Being a successful author takes a lot of practice. Generally speaking, your first novel won't be your best work. You're still learning and balancing. The more you write and the more you read, the better you get at your craft. You begin to see words in a different light. You practice some more in putting those words on a page in a way that makes your readers feel flutters in their stomach, whether it be dangerous flutters or romantic flutters. You make them feel.
You work and work on that story (or stories) until you hate the characters and want to kill them all off. You agonize over the finale scene because you want it to be just right. And you take the rejections, the bad reviews, and the critiques without crying (or letting people see you cry) because you live for the fan mail, the acceptances, and the good reviews.
That's what makes writing worth it to me. And I know I have to practice to get it right. That's why I like that quote from Brian Tracy. I think every novel is an accumulation of thousands of ordinary efforts (skipping that TV show to write, giving up an hour of sleep to write, working and researching until you can write those words, THE END) and a lot of times people don't see or appreciate those efforts because writing is a solitary profession for the most part.

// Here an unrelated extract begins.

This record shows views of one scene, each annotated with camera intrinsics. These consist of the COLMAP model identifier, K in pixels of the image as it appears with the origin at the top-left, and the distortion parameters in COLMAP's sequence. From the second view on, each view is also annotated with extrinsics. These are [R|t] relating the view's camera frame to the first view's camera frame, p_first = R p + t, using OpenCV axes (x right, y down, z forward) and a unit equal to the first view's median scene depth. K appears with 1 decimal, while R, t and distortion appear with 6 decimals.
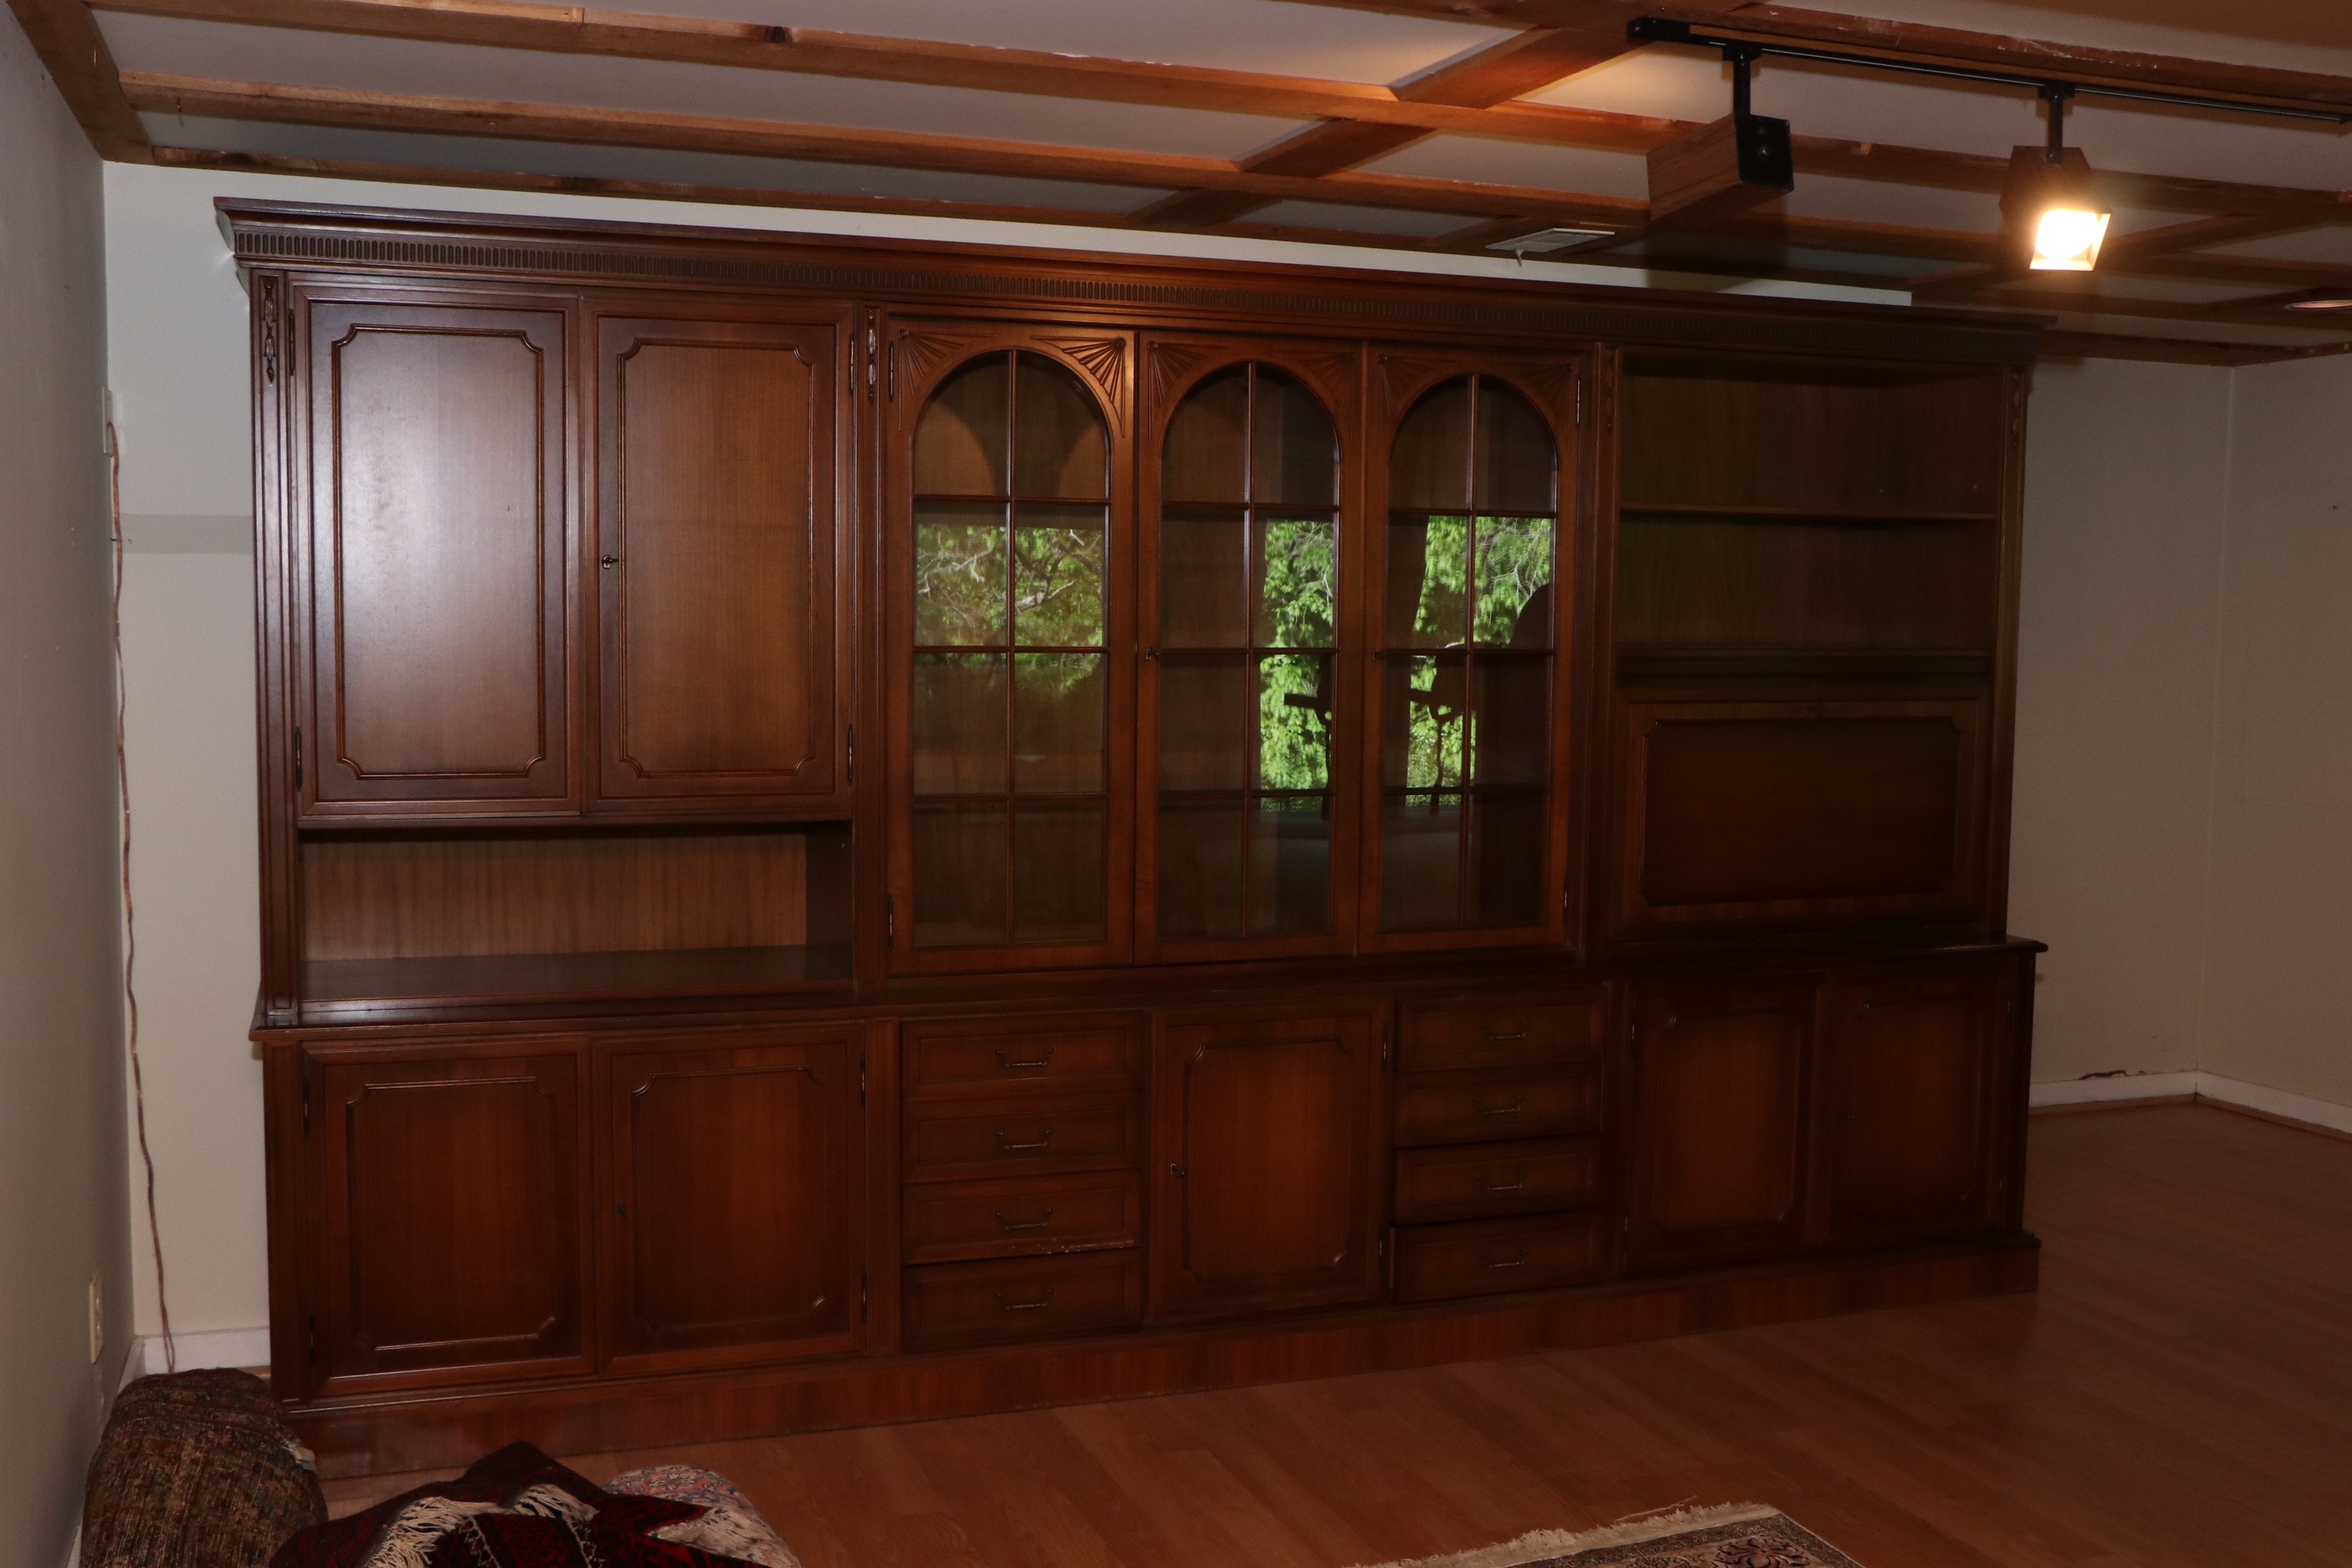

So today I'd like to give thanks to all the writers who have put their stories out there for me to enjoy. I know it may look easy, but I also know it isn't. And I'd like to thank all the people who have enjoyed my books and let me know. That's what keeps my motivation high and the stories coming. I have to say, my readers are the absolute best among all the readers in the world. Truly.
My moral to the story: Unicyclists and writers have a lot more in common than my son thought. What do you think?